ゆとり世代

 「教育方法・技術論」といった教職科目を担当し続ける中で,最近の学生たちからのコメントで触れられている,ある風潮について読む度,悲しい気持ちになる。これはいまの職場だけの話ではない,念のため。

 授業で「学習指導要領の変遷」をテーマに扱い,講義をする。その時の授業で必ず,学生のコメント用紙に次のような内容のものが書かれて返ってくるのである。

 曰く,自分たちは周りから「ゆとり世代」と呼ばれている。ある者は,そのことを指して「君たちはゆとり教育の被害者(あるいは犠牲者)だから…」と口にする。あからさまではないにしても,自分たちはネガティブな見方をされている。

 そして学生によって,ある人はそのことを理不尽と思い反論するし,ある人は自分自身でやるせなくなっているし,ある人はすっかり自信を失って軽く自暴自棄なコメントを書いてくる。

 学力や学習意欲の問題は,丁寧に議論する必要があるため,安易な印象論で語るべきではない。ところが,そういう基本的な鉄則が踏まえられないために,キーワードだけ捕まえて人に何かを言ってしまう例が多い。

 学生達のコメントには,人から言われた切ない言葉が具体的に書かれていたりする。そういう言葉を若者に向けて発するのは,個人的には感心しない。

 それにしても「ゆとり世代」という言葉はどこからやって来たのか。

 「ゆとり教育」も正式な用語ではないが,かなり使われているためにある百科事典には掲載されている。(最近公開された「コトバンク」という百科事典サイトを使うと「百科事典マイペディア」で用語採録されているらしいことがわかる。
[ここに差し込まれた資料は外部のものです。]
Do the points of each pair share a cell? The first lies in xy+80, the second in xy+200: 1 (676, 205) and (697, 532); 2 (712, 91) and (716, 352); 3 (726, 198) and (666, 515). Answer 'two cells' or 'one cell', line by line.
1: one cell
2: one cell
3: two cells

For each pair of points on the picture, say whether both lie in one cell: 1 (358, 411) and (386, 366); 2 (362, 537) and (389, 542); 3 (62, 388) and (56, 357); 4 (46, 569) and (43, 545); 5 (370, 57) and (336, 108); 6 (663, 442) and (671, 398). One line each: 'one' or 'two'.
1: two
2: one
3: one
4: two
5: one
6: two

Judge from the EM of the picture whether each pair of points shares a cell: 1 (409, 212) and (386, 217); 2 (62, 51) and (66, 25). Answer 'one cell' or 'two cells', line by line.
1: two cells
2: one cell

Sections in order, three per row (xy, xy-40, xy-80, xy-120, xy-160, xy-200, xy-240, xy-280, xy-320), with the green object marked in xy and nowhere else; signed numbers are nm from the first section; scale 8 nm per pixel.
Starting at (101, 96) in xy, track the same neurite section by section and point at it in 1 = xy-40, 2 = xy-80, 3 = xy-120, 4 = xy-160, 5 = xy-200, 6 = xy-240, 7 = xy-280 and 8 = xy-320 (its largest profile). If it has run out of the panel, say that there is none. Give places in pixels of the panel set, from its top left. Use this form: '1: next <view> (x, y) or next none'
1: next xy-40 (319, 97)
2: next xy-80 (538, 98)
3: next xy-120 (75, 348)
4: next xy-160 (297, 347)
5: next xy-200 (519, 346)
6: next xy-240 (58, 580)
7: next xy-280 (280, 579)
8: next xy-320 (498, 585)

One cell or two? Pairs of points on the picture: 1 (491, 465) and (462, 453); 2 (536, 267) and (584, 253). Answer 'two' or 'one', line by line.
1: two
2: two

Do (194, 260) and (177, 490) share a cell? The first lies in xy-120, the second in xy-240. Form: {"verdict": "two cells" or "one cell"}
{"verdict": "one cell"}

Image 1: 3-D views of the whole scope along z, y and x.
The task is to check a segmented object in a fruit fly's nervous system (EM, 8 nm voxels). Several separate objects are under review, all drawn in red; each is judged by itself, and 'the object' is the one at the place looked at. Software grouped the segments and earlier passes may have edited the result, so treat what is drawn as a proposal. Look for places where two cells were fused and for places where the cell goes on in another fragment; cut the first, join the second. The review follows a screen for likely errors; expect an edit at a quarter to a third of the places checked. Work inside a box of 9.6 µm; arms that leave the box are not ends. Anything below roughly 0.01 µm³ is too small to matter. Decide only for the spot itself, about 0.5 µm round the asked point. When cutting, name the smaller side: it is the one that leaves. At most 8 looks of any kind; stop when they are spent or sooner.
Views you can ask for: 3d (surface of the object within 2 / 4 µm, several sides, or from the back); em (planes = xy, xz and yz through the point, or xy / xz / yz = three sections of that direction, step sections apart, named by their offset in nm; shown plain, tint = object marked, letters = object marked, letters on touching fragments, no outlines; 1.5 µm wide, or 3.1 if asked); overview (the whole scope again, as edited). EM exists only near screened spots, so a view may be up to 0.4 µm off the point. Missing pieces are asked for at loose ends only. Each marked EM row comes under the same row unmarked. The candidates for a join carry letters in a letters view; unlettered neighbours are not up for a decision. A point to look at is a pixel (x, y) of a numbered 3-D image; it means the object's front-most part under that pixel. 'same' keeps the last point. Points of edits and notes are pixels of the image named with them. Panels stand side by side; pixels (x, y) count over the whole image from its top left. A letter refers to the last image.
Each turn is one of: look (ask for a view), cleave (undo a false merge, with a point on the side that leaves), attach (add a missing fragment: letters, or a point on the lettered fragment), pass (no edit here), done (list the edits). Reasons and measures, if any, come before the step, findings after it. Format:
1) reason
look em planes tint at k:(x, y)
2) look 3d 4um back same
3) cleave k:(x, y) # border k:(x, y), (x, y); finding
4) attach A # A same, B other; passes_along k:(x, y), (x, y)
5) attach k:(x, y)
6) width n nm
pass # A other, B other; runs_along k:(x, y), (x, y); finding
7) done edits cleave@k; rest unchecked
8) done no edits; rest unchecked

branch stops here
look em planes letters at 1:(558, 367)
)

 しかし,「ゆとり世代」はwikipediaぐらいにしかない。(ちにみにwikipediaの教育関連項目は,どうも高校教育に強い人が書いたものが多かったりして,内容のまとまり方や深まり方にムラがあるから注意が必要だ。まあ,wikipedia全体の特徴だけど。)

 どうやら,学習指導要領が平成10,11年度に改訂した際に行なった「教育内容の削減」の影響を受けた人たちのことを主に指しているらしい。この改訂が完全実施されるのが平成14年度(小中)と平成15年度(高)なので,その時点から小中高校に通っている人たちを指しているということになる。
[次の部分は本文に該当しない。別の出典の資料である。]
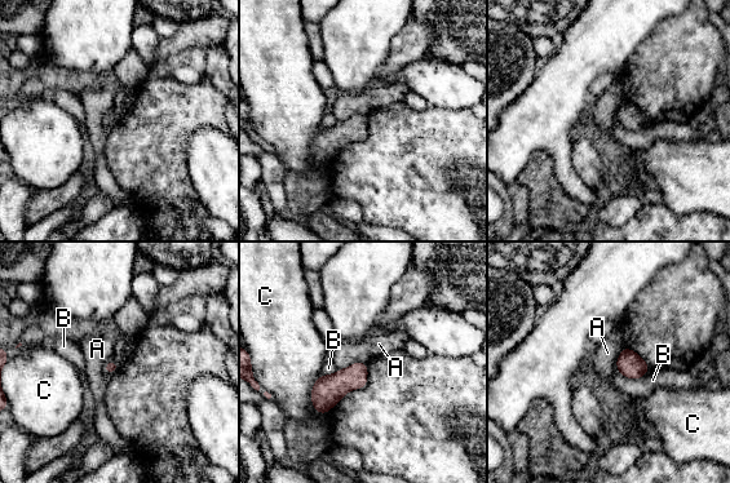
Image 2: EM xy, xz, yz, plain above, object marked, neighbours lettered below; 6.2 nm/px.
pass # A other, B other, C other; border 2:(113, 358), (105, 364), (106, 375); none of them fits

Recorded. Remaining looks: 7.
branch stops here
look 3d 2um at 1:(1178, 344)

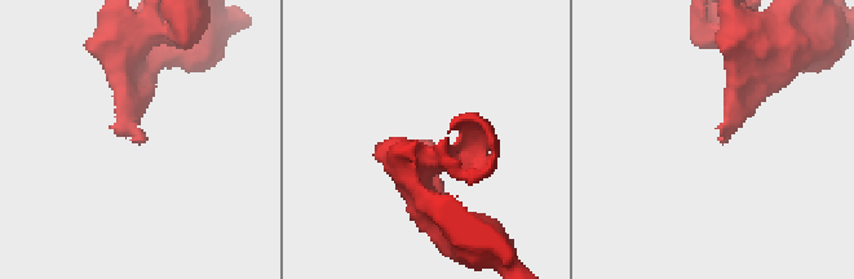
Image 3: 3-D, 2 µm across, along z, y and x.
look em planes letters at 3:(140, 145)

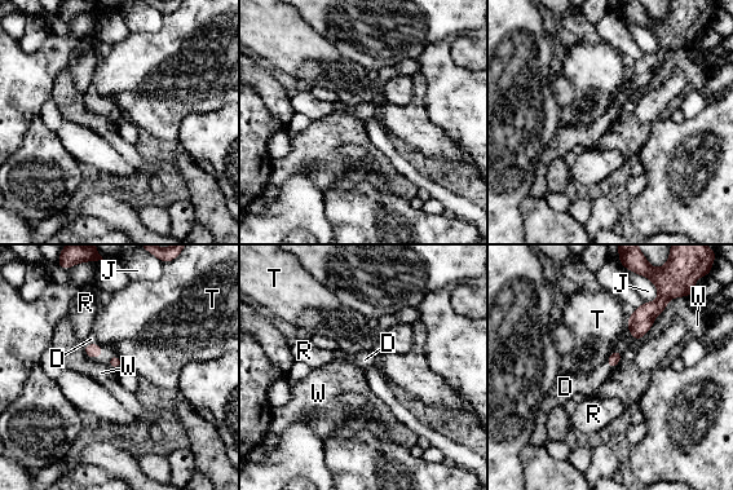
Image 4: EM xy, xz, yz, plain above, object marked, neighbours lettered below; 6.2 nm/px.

 ただし,それ以前の学習指導要領改訂(S52,53とか)でも「ゆとり」の重視は目指されたことがあるし,平成元年改訂(H4,5,6実施)も個性重視と生活科の導入でそのような流れは続いていたのだから,広義に捉えたとき「ゆとり世代」はもっと上の年齢層も含まれるだろう。
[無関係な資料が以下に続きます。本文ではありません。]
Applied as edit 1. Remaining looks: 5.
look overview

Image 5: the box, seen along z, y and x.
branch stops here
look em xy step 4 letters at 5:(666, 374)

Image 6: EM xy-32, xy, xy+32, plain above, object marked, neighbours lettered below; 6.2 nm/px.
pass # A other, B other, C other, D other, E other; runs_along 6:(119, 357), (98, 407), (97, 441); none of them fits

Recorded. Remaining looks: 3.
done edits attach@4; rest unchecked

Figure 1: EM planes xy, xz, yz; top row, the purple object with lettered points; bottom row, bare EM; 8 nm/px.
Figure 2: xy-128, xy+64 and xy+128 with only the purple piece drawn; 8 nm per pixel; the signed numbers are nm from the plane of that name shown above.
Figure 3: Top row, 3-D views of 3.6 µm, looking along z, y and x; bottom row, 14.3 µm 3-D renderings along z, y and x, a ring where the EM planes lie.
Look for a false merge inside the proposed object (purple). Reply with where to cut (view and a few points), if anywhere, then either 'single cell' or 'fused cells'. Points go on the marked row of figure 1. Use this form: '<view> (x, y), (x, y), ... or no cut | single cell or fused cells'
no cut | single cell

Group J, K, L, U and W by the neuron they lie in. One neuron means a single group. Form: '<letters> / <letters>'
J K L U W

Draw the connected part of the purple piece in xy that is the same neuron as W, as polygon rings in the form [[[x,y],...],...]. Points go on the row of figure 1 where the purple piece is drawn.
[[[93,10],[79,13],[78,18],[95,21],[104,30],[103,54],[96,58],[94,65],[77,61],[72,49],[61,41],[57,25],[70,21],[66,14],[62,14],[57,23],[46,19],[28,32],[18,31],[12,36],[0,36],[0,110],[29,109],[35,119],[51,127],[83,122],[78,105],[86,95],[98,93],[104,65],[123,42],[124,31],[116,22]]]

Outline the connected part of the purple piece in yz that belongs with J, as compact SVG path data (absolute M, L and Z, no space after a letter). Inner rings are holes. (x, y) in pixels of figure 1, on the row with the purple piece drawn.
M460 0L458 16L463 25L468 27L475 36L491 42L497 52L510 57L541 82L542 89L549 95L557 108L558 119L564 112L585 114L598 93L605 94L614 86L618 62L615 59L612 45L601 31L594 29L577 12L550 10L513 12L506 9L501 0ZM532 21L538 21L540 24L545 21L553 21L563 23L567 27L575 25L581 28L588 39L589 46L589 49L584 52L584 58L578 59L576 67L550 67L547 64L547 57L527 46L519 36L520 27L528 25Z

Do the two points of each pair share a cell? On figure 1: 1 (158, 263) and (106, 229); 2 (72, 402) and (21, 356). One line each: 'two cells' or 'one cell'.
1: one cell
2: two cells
 結局,別の世代のことを理解できないことを棚に上げて,レッテルを貼って印象論で片づけようとする行為が,「ゆとり世代」という言葉を生かしてしまっているのだろう。

 時代が移り変わることで,人がある年齢で接する文化は自ずと変わる。接する文化の違う人を理解するのは,いつでも大変なことだ。

 私自身も,とても苦労することが増えた。アニメやマンガの話は,もうほとんど分からなくなっている。自分が新しいと思っていたものが,いまの学生達にとっては二世代も三世代も前のものだったりする。

 最近は,そういう入り口に無理して追いつく必要はないなと思う。だから,あんまり無理して若者を追いかけないで,マイペースで行くことにしている。

 ゆとり世代に対するイメージは,そりゃいろいろあるが,ポジティブにしろ,ネガティブにしろ,最終的には私自身が相手にどう向かい合うかで,相手の態度も決まってくる。

 だから,ここでも「知識」というものを通した誠実な関係を学生達と育めればと思う。前へ進もう。